- **Prompt**:
Scan the entries below and extract each line with the word "specific" in it.

- **Dataset records**:
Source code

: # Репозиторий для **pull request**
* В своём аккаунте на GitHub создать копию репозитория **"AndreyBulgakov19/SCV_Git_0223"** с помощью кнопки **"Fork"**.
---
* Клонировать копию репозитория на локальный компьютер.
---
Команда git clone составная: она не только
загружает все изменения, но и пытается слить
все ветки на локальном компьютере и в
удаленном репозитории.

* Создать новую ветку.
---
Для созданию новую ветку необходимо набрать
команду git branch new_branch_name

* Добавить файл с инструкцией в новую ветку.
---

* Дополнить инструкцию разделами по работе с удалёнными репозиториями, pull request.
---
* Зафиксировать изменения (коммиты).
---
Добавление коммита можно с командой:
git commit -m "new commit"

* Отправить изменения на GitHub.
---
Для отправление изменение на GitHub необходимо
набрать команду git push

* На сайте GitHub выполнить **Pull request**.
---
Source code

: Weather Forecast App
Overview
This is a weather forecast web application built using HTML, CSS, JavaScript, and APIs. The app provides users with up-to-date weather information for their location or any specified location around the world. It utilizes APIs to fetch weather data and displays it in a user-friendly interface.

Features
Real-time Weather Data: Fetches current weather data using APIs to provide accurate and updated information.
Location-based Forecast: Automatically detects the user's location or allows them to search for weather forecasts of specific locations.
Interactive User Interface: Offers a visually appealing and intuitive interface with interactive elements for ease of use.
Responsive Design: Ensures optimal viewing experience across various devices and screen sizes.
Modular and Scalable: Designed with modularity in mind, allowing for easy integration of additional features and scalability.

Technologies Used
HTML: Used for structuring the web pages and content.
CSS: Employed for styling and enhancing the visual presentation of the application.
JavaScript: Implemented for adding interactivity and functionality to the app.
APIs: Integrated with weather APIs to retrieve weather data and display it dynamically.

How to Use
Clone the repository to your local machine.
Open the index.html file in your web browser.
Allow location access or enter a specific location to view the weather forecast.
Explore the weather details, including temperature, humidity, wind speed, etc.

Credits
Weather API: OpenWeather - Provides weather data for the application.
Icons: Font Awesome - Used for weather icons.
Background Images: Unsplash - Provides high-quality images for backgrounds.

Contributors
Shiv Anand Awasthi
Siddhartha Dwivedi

- **Response to this exercise**:
Location-based Forecast: Automatically detects the user's location or allows them to search for weather forecasts of specific locations.
Allow location access or enter a specific location to view the weather forecast.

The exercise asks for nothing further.